**O QUE PRODUZIR**
Por favor, reproduza o trecho do documento de origem de "Por meio do" até "ideias são inúmeras.", trocando "cashback" por "reembolso".

**DOCUMENTO DE ORIGEM**
● ● ● ● ●
Por meio do Twitter, Salomão fez uma publicação explicando a situação e apresentando as promoções. Uma delas consistia em cashback — o retorno do dinheiro — de R$ 8 a quem comprasse pelo aplicativo Pic Pay. Com a repercussão, o número de vendas aumentou consideravelmente. Andrezza e Salomão atribuem o sucesso da divulgação ao fato de terem conseguido sair da bolha deles. “Acredito que foi um conjunto de fatores: além da promoção ser muito boa, o Twitter nos abriu a possibilidade de falar com um outro público, furar a nossa bolha”, afirma Andrezza.

Após o fim do isolamento social e da pandemia, as ideias são inúmeras.

“Tínhamos vários planos que infelizmente foram pausados por conta da Covid-19. Um pontos fortes é que nosso espaço é aberto e com muito verde, possibilitando a circulação de ar. Teremos uma pop-up store, que funcionaria dentro do café e receberá marcas locais por um tempo limitado. Também estamos planejando uma feira que possa agregar mais parcerias. Nosso foco principal após o término dessa crise certamente é criar novos procedimentos em higiene e no acolhimento da nossa equipe”, pontua Salomão.

De acordo com Aécio Alves, doutor em sociologia e professor do curso de Economia Ecológica da Universidade Federal do Cerá (UFC), a criatividade acaba sendo uma aliada para minimizar os prejuízos durante e após a pandemia. “A criatividade vai ter que ficar mais aguçada. Talvez mudar de ramo, um ramo que possibilite a venda por delivery ou entregas nas proximidades da residência ou nos locais onde estiverem funcionando”, sugere.

Segundo ele, o impacto nessa situação é imediato. Com a pandemia e junto a ela o isolamento social, os compradores de produtos de pequenos negócios se retraem. A baixa movimentação de pessoas termina afetando a renda para aqueles que vivem disso. “Para os pequenos negócios não há muita alternativa. Um ou outro consegue estabeleceriam estratégia de delivery. Embora seja um negócio pequeno, com a criatividade termina arranjando formas de vendas por entrega. É uma solução de abrangência restrita. As soluções são locais, onde o pequeno negócio estiver funcionando”, afirma.
● ● ● ● ●
**INFORMAÇÕES FORNECIDAS**

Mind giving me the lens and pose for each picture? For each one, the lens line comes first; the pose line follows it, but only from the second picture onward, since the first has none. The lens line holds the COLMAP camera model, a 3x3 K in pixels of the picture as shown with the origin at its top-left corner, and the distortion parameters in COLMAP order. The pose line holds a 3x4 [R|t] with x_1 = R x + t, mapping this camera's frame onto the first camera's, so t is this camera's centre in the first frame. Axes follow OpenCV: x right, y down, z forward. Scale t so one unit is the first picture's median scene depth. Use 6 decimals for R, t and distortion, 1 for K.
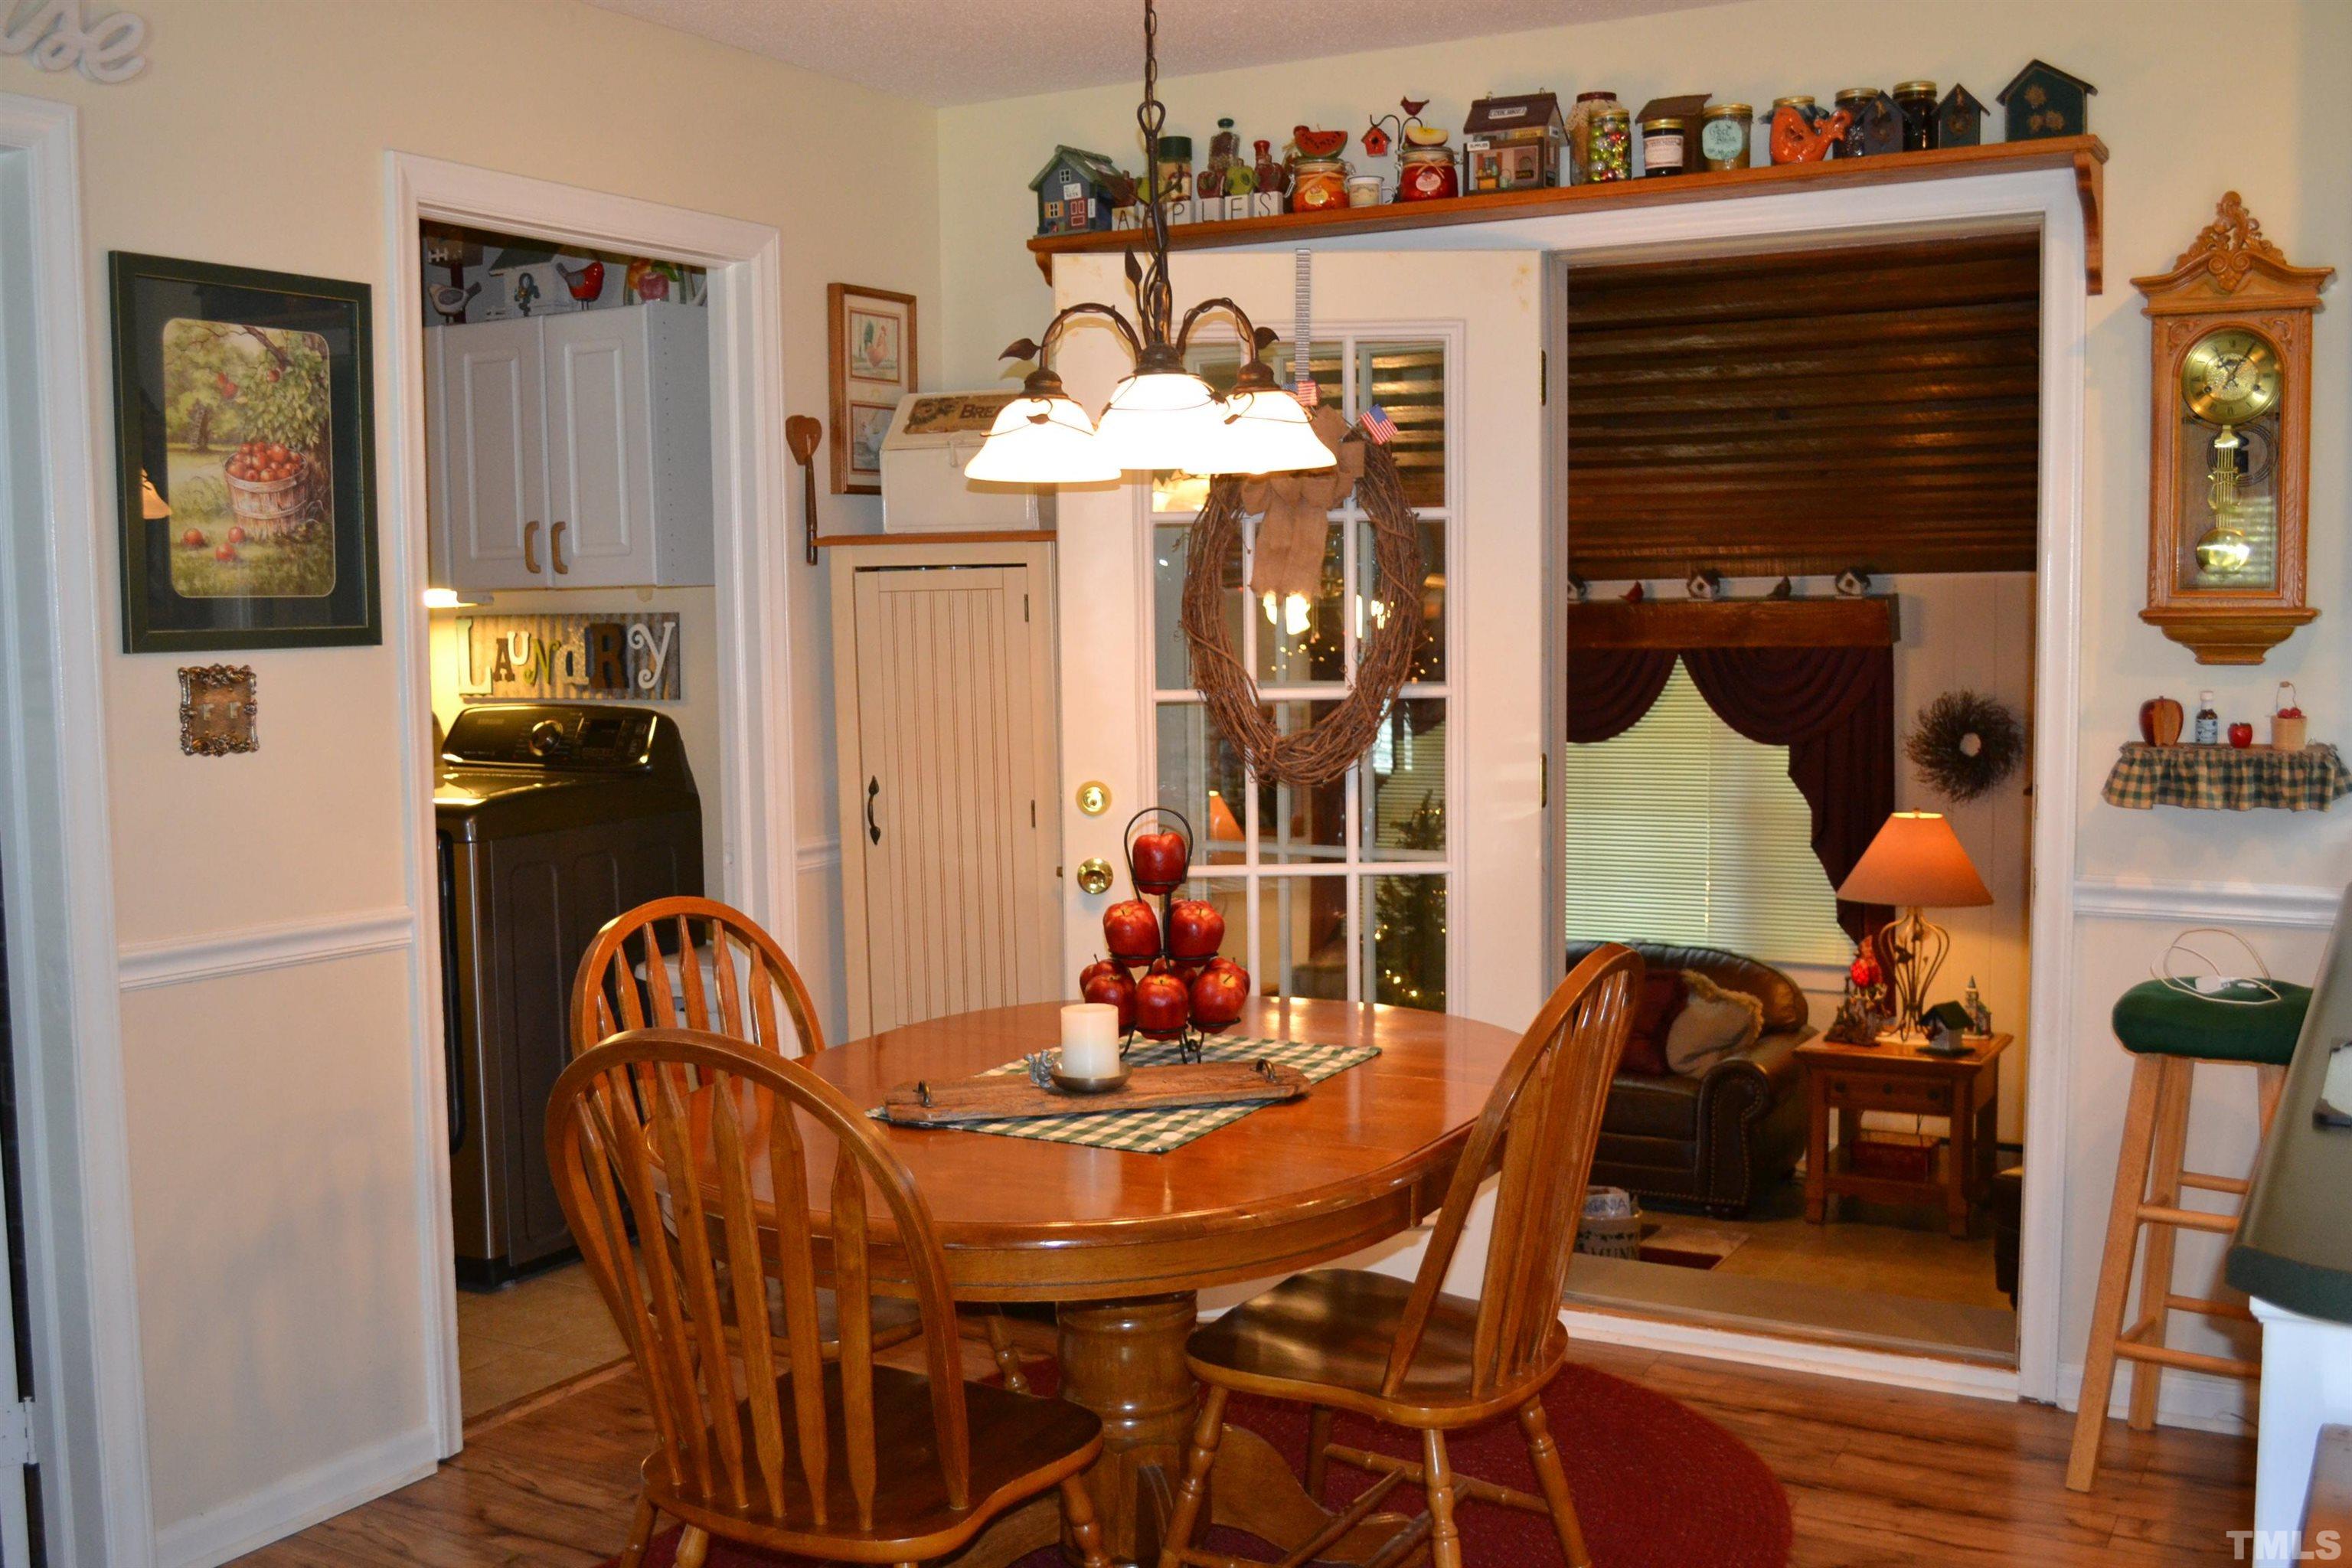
lens RADIAL K [[2331.4, 0, 1159.6], [0, 2331.4, 783.3], [0, 0, 1]] dist [-0.061567, 0.000000]
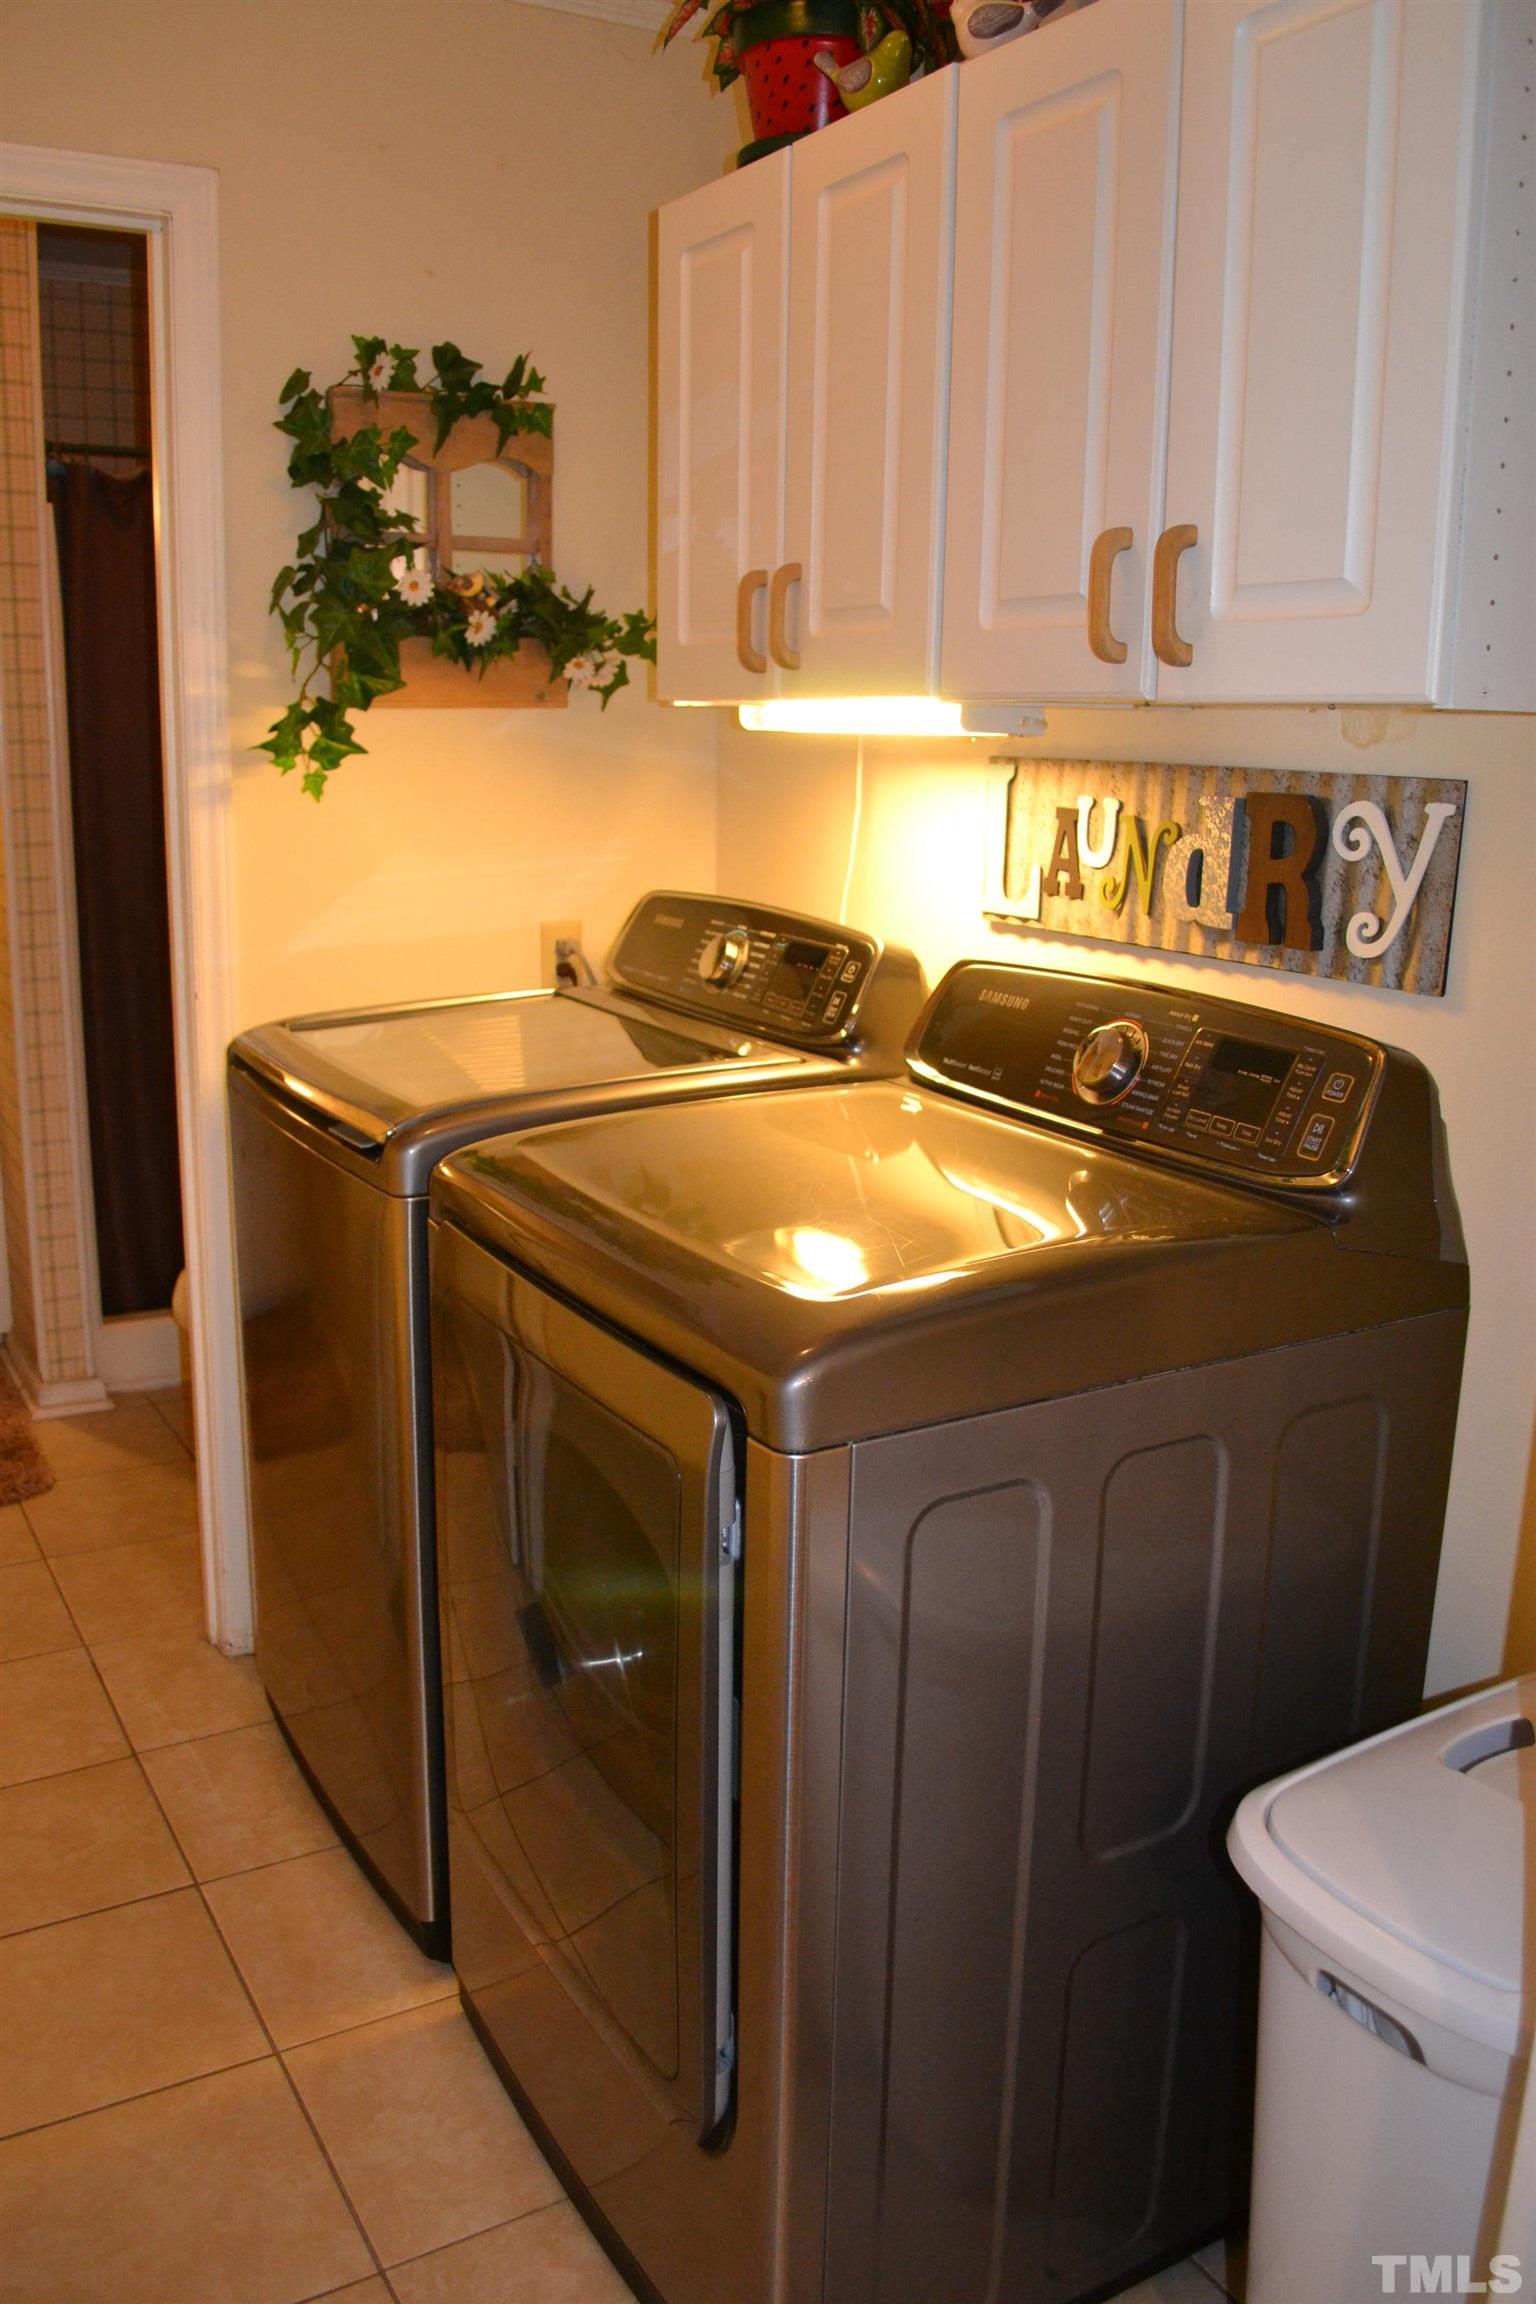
● ● ● ● ●
**SUA RESPOSTA**
Por meio do Twitter, Salomão fez uma publicação explicando a situação e apresentando as promoções. Uma delas consistia em reembolso — o retorno do dinheiro — de R$ 8 a quem comprasse pelo aplicativo Pic Pay. Com a repercussão, o número de vendas aumentou consideravelmente. Andrezza e Salomão atribuem o sucesso da divulgação ao fato de terem conseguido sair da bolha deles. “Acredito que foi um conjunto de fatores: além da promoção ser muito boa, o Twitter nos abriu a possibilidade de falar com um outro público, furar a nossa bolha”, afirma Andrezza.

Após o fim do isolamento social e da pandemia, as ideias são inúmeras.